The international normalized ratio (INR) should be measured daily starting at day 3 of treatment, and the dose should be adjusted to achieve an INR of at least 2.0 by day 5. Unfractionated heparin (UFH), low-molecular-weight heparin (LMWH), or fondaparinux should be overlapped with warfarin for a minimum of 4 to 5 days and until the INR is therapeutic (INR more than 2.5 for 1 day or more than 2.0 for two consecutive days). Switching between warfarin and the direct oral anticoagulants (DOACs) is reviewed later in this chapter.

Because of its complex metabolism and relatively narrow therapeutic index, drug interactions involving warfarin are both common and clinically significant. The majority of the interactions occurs at the level of CYP metabolism, although other mechanisms may be possible. Table 67.2 lists some of the more common interactions.

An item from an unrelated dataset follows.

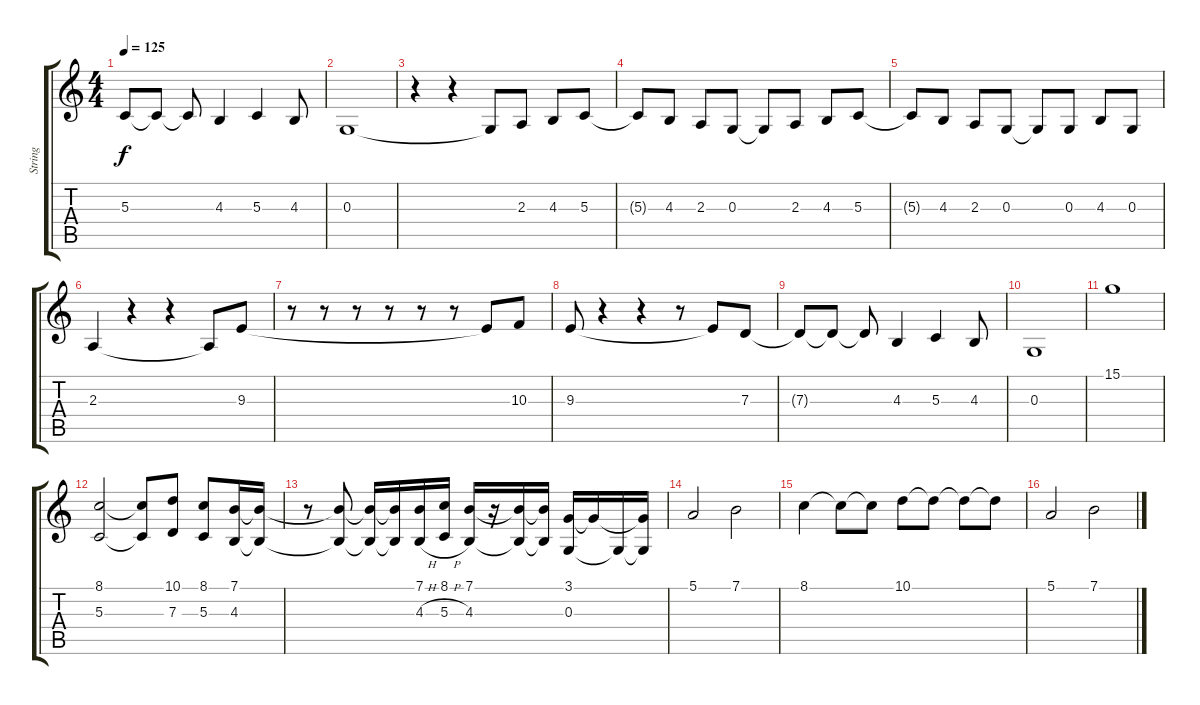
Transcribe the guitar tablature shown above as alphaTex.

For interactions listed as the causation being probable or highly probable, the strength of the clinical evidence is sufficient to expect a change in INR, requiring either adjusting the warfarin dose up or down by 25% to 50% in anticipation of the resulting change in INR or frequent INR monitoring to determine the dose adjustment necessary.

Foods and supplements may also alter the INR. Foods that increase the INR (enhance warfarin’s effect) include garlic, danshen, chamomile, cannabis, mango, grapefruit juice, and possibly cranberry juice. Foods and supplements that reduce the INR (reduce warfarin’s effect) include high vitamin K–content foods (e.g., green tea), ginseng, St. John’s wort, enteral feeds, and soy milk. Ginger, ginkgo biloba, and fish oil have additive antithrombotic effects and could increase the risk of bleeding.

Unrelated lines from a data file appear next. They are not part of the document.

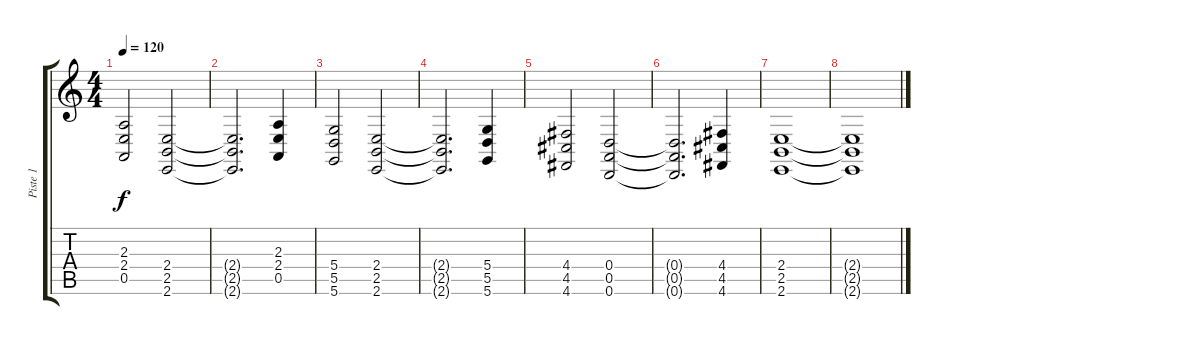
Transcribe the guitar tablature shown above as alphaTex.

\track ("Piste 1" "Piste 1") {instrument pad8sweep}
\staff {score tabs}
\tuning (E4 B3 G3 D3 A2 D2) {hide}
\ts (4 4)
\tempo 120
\clef g2
\ks c
(2.3 2.4 0.5).2{dy f} (2.4 2.5 2.6).2 |
(2.4{t} 2.5{t} 2.6{t}).2{d} (2.3 2.4 0.5).4 |
(5.4 5.5 5.6).2 (2.4 2.5 2.6).2 |
(2.4{t} 2.5{t} 2.6{t}).2{d} (5.4 5.5 5.6).4 |
(4.4 4.5 4.6).2 (0.4 0.5 0.6).2 |
(0.4{t} 0.5{t} 0.6{t}).2{d} (4.4 4.5 4.6).4 |
(2.4 2.5 2.6).1 |
(2.4{t} 2.5{t} 2.6{t}).1
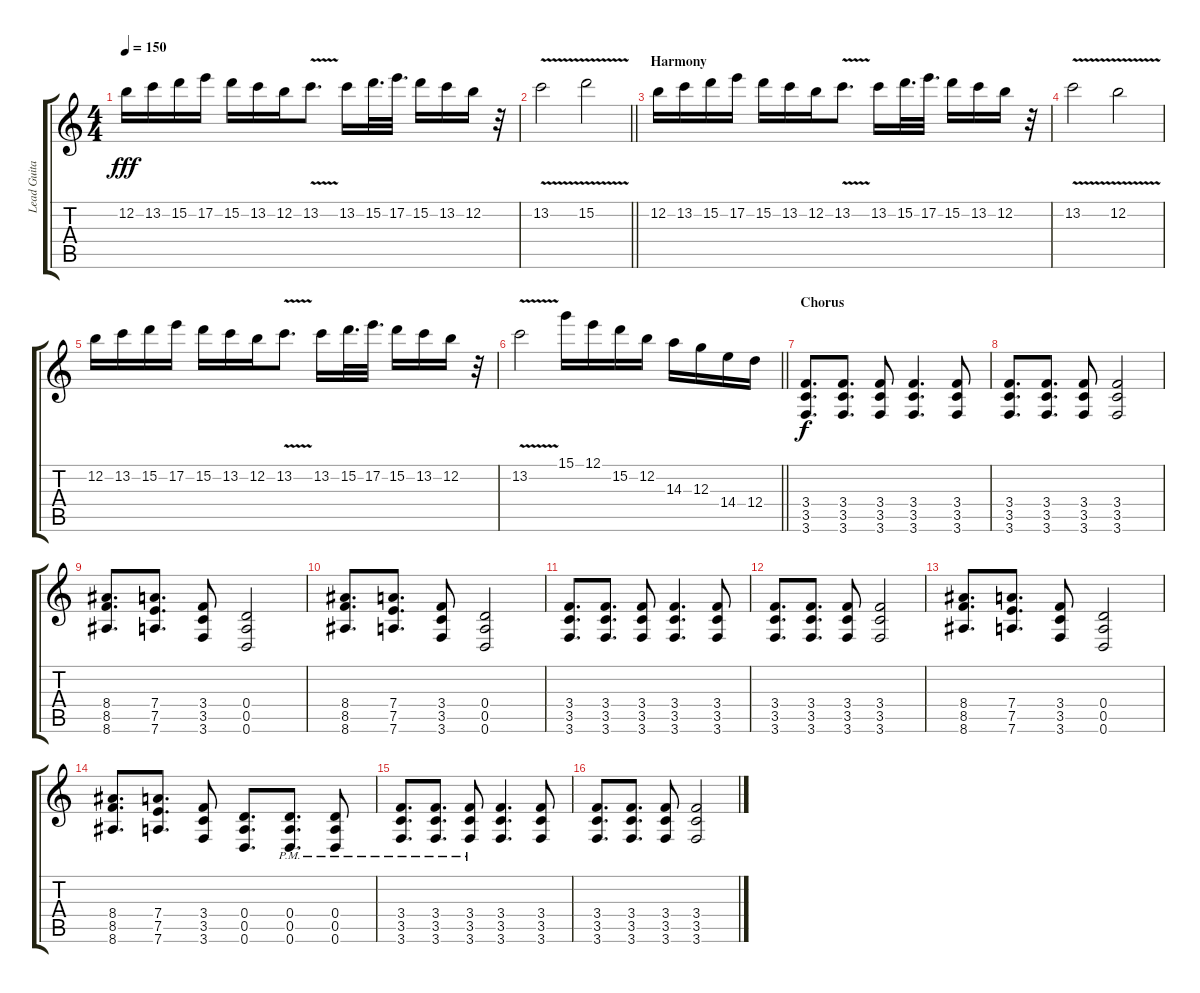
\track ("Lead Guitar" "Lead Guita") {instrument distortionguitar}
\staff {score tabs}
\tuning (E4 B3 G3 D3 A2 D2) {hide}
\ts (4 4)
\tempo 150
\clef g2
\ks c
12.2.16{dy fff} 13.2.16 15.2.16 17.2.16 15.2.16 13.2.16 12.2.16 13.2{v}.8{d} 13.2.16 15.2.32{d} 17.2.32{d} 15.2.16 13.2.16 12.2.16 r.32 |
\barLineRight lightlight
13.2{v}.2 15.2{v}.2 |
\section ("" "Harmony")
12.2.16 13.2.16 15.2.16 17.2.16 15.2.16 13.2.16 12.2.16 13.2{v}.8{d} 13.2.16 15.2.32{d} 17.2.32{d} 15.2.16 13.2.16 12.2.16 r.32 |
13.2{v}.2 12.2{v}.2 |
12.2.16 13.2.16 15.2.16 17.2.16 15.2.16 13.2.16 12.2.16 13.2{v}.8{d} 13.2.16 15.2.32{d} 17.2.32{d} 15.2.16 13.2.16 12.2.16 r.32 |
\barLineRight lightlight
13.2{v}.2 15.1.16 12.1.16 15.2.16 12.2.16 14.3.16 12.3.16 14.4.16 12.4.16 |
\section ("" "Chorus")
(3.4 3.5 3.6).8{d dy f} (3.4 3.5 3.6).8{d} (3.4 3.5 3.6).8 (3.4 3.5 3.6).4{d} (3.4 3.5 3.6).8 |
(3.4 3.5 3.6).8{d} (3.4 3.5 3.6).8{d} (3.4 3.5 3.6).8 (3.4 3.5 3.6).2 |
(8.4 8.5 8.6).8{d} (7.4 7.5 7.6).8{d} (3.4 3.5 3.6).8 (0.4 0.5 0.6).2 |
(8.4 8.5 8.6).8{d} (7.4 7.5 7.6).8{d} (3.4 3.5 3.6).8 (0.4 0.5 0.6).2 |
(3.4 3.5 3.6).8{d} (3.4 3.5 3.6).8{d} (3.4 3.5 3.6).8 (3.4 3.5 3.6).4{d} (3.4 3.5 3.6).8 |
(3.4 3.5 3.6).8{d} (3.4 3.5 3.6).8{d} (3.4 3.5 3.6).8 (3.4 3.5 3.6).2 |
(8.4 8.5 8.6).8{d} (7.4 7.5 7.6).8{d} (3.4 3.5 3.6).8 (0.4 0.5 0.6).2 |
(8.4 8.5 8.6).8{d} (7.4 7.5 7.6).8{d} (3.4 3.5 3.6).8 (0.4 0.5 0.6).8{d} (0.4{pm} 0.5{pm} 0.6{pm}).8{d} (0.4{pm} 0.5{pm} 0.6{pm}).8 |
(3.4{pm} 3.5{pm} 3.6{pm}).8{d} (3.4{pm} 3.5{pm} 3.6{pm}).8{d} (3.4{pm} 3.5{pm} 3.6{pm}).8 (3.4 3.5 3.6).4{d} (3.4 3.5 3.6).8 |
(3.4 3.5 3.6).8{d} (3.4 3.5 3.6).8{d} (3.4 3.5 3.6).8 (3.4 3.5 3.6).2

Concomitant drugs such as nonsteroidal anti-inflammatory agents, aspirin, and serotonin reuptake inhibitors (e.g., fluoxetine and sertraline) also have antiplatelet effects and should be avoided if possible, and if coprescribed, the patient should be monitored more carefully for bleeding.

Warfarin dosing is challenging, in part, because of the varied response and the wide range of doses required to achieve a therapeutic INR in an individual patient. Contributors to this variability are polymorphisms in the CYP 2C9, metabolizing enzyme responsible for the majority of warfarin metabolism and, in the target enzyme for warfarin, vitamin K epoxide reductase. Patients with either or both of these genetic polymorphisms tend to be more sensitive to warfarin and require lower doses. Three large randomized clinical trials have failed to demonstrate the clinical utility of routine pharmacogenomic testing. At present, such testing is neither inexpensive nor readily available. For these reasons, the American College of Chest Physicians (ACCP) and the AC Forum currently recommend against pharmacogenetic testing for most patients initiating warfarin.

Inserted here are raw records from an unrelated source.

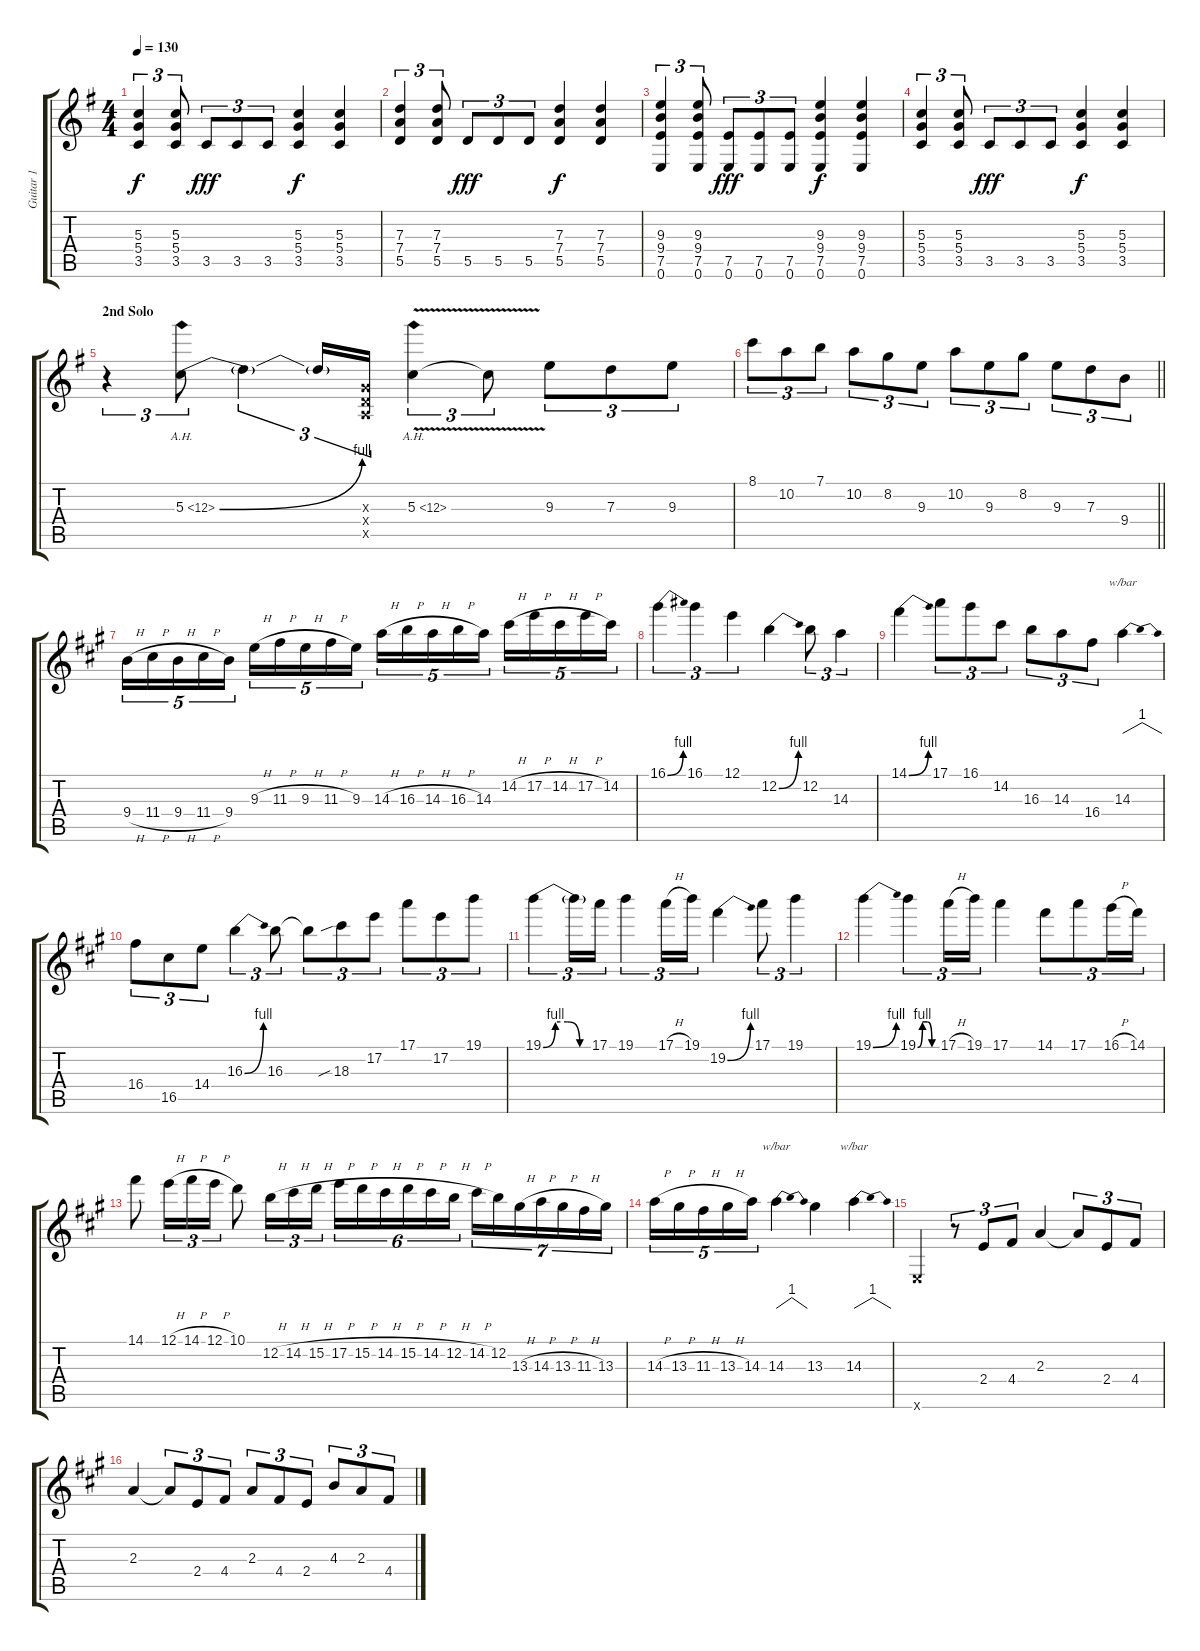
\track ("Guitar 1" "Guitar 1") {instrument overdrivenguitar}
\staff {score tabs}
\tuning (E4 B3 G3 D3 A2 E2) {hide}
\ts (4 4)
\tempo 130
\clef g2
\ks g
(5.3 5.4 3.5).4{tu (3 2) dy f} (5.3 5.4 3.5).8{tu (3 2)} 3.5.8{tu (3 2) dy fff} 3.5.8{tu (3 2)} 3.5.8{tu (3 2)} (5.3 5.4 3.5).4{dy f} (5.3 5.4 3.5).4 |
(7.3 7.4 5.5).4{tu (3 2)} (7.3 7.4 5.5).8{tu (3 2)} 5.5.8{tu (3 2) dy fff} 5.5.8{tu (3 2)} 5.5.8{tu (3 2)} (7.3 7.4 5.5).4{dy f} (7.3 7.4 5.5).4 |
(9.3 9.4 7.5 0.6).4{tu (3 2)} (9.3 9.4 7.5 0.6).8{tu (3 2)} (7.5 0.6).8{tu (3 2) dy fff} (7.5 0.6).8{tu (3 2)} (7.5 0.6).8{tu (3 2)} (9.3 9.4 7.5 0.6).4{dy f} (9.3 9.4 7.5 0.6).4 |
(5.3 5.4 3.5).4{tu (3 2)} (5.3 5.4 3.5).8{tu (3 2)} 3.5.8{tu (3 2) dy fff} 3.5.8{tu (3 2)} 3.5.8{tu (3 2)} (5.3 5.4 3.5).4{dy f} (5.3 5.4 3.5).4 |
\section ("" "2nd Solo")
r.4{tu (3 2) volume 16 balance 4 instrument distortionguitar} 5.3{be (bend 0 0 60 4) ah 7}.8{tu (3 2)} 5.3{t}.4{tu (3 2)} 5.3{t}.16{tu (3 2)} (0.3{x} 0.4{x} 0.5{x}).16{tu (3 2)} 5.3{ah 7 v}.4{tu (3 2)} 5.3{t}.8{tu (3 2)} 9.3.8{tu (3 2)} 7.3.8{tu (3 2)} 9.3.8{tu (3 2)} |
\barLineRight lightlight
8.1.8{tu (3 2)} 10.2.8{tu (3 2)} 7.1.8{tu (3 2)} 10.2.8{tu (3 2)} 8.2.8{tu (3 2)} 9.3.8{tu (3 2)} 10.2.8{tu (3 2)} 9.3.8{tu (3 2)} 8.2.8{tu (3 2)} 9.3.8{tu (3 2)} 7.3.8{tu (3 2)} 9.4.8{tu (3 2)} |
\ks a
9.4{h}.16{tu (5 4)} 11.4{h}.16{tu (5 4)} 9.4{h}.16{tu (5 4)} 11.4{h}.16{tu (5 4)} 9.4.16{tu (5 4)} 9.3{h}.16{tu (5 4)} 11.3{h}.16{tu (5 4)} 9.3{h}.16{tu (5 4)} 11.3{h}.16{tu (5 4)} 9.3.16{tu (5 4)} 14.3{h}.16{tu (5 4)} 16.3{h}.16{tu (5 4)} 14.3{h}.16{tu (5 4)} 16.3{h}.16{tu (5 4)} 14.3.16{tu (5 4)} 14.2{h}.16{tu (5 4)} 17.2{h}.16{tu (5 4)} 14.2{h}.16{tu (5 4)} 17.2{h}.16{tu (5 4)} 14.2.16{tu (5 4)} |
16.1{be (bend 0 0 60 4)}.4{tu (3 2)} 16.1.4{tu (3 2)} 12.1.4{tu (3 2)} 12.2{be (bend 0 0 60 4)}.4 12.2.8{tu (3 2)} 14.3.4{tu (3 2)} |
14.1{be (bend 0 0 60 4)}.4 17.1.8{tu (3 2)} 16.1.8{tu (3 2)} 14.2.8{tu (3 2)} 16.3.8{tu (3 2)} 14.3.8{tu (3 2)} 16.4.8{tu (3 2)} 14.3.4{tbe (dip default 0 0 30 4 60 0)} |
16.4.8{tu (3 2)} 16.5.8{tu (3 2)} 14.4.8{tu (3 2)} 16.3{be (bend 0 0 60 4)}.4{tu (3 2)} 16.3.8{tu (3 2)} 16.3{t}.8{tu (3 2)} 18.3{sib}.8{tu (3 2)} 17.2.8{tu (3 2)} 17.1.8{tu (3 2)} 17.2.8{tu (3 2)} 19.1.8{tu (3 2)} |
19.1{be (custom 0 0 15 4 30 4 45 0 60 0)}.4{tu (3 2)} 19.1{t}.16{tu (3 2)} 17.1.16{tu (3 2)} 19.1.4{tu (3 2)} 17.1{h}.16{tu (3 2)} 19.1.16{tu (3 2)} 19.2{be (bend 0 0 60 4)}.4 17.1.8{tu (3 2)} 19.1.4{tu (3 2)} |
19.1{be (bend 0 0 60 4)}.4 19.1{be (custom 0 0 15 4 30 4 45 0 60 0)}.4{tu (3 2)} 17.1{h}.16{tu (3 2)} 19.1.16{tu (3 2)} 17.1.4 14.1.8{tu (3 2)} 17.1.8{tu (3 2)} 16.1{h}.16{tu (3 2)} 14.1.16{tu (3 2)} |
14.1.8 12.1{h}.16{tu (3 2)} 14.1{h}.16{tu (3 2)} 12.1{h}.16{tu (3 2)} 10.1.8 12.2{h}.16{tu (3 2)} 14.2{h}.16{tu (3 2)} 15.2{h}.16{tu (3 2)} 17.2{h}.16{tu (6 4)} 15.2{h}.16{tu (6 4)} 14.2{h}.16{tu (6 4)} 15.2{h}.16{tu (6 4)} 14.2{h}.16{tu (6 4)} 12.2{h}.16{tu (6 4)} 14.2{h}.16{tu (7 4)} 12.2.16{tu (7 4)} 13.3{h}.16{tu (7 4)} 14.3{h}.16{tu (7 4)} 13.3{h}.16{tu (7 4)} 11.3{h}.16{tu (7 4)} 13.3.16{tu (7 4)} |
14.3{h}.16{tu (5 4)} 13.3{h}.16{tu (5 4)} 11.3{h}.16{tu (5 4)} 13.3{h}.16{tu (5 4)} 14.3.16{tu (5 4)} 14.3.4{tbe (dip default 0 0 30 4 60 0)} 13.3.4 14.3.4{tbe (dip default 0 0 30 4 60 0)} |
0.6{x}.4 r.8{tu (3 2)} 2.4.8{tu (3 2)} 4.4.8{tu (3 2)} 2.3.4 2.3{t}.8{tu (3 2)} 2.4.8{tu (3 2)} 4.4.8{tu (3 2)} |
2.3.4 2.3{t}.8{tu (3 2)} 2.4.8{tu (3 2)} 4.4.8{tu (3 2)} 2.3.8{tu (3 2)} 4.4.8{tu (3 2)} 2.4.8{tu (3 2)} 4.3.8{tu (3 2)} 2.3.8{tu (3 2)} 4.4.8{tu (3 2)}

Warfarin has been the standard of care for patients with cirrhosis because the INR may be monitored. However, management of warfarin in patients with underlying significant liver disease can be difficult. In addition to elevated baseline INRs, these patients often have low protein stores, thrombocytopenia, and reduced hepatic clearance, making them especially sensitive to effects of warfarin and more likely to have significant bleeding issues. Recommendations include lower warfarin starting doses and more frequent INR and clinical monitoring. Recent data suggest it may be reasonable to use a DOAC for mild to moderate chronic liver disease (along with increased clinical monitoring), especially for treatment of portal vein thrombosis in patients with compensated cirrhosis without thrombocytopenia. Rivaroxaban has been associated with drug-induced liver injury and should be avoided in these patients. Clinicians prescribing anticoagulants in patients with chronic liver disease should be familiar with agent-specific anticoagulation reversal as these patients are at increased risk of bleeding.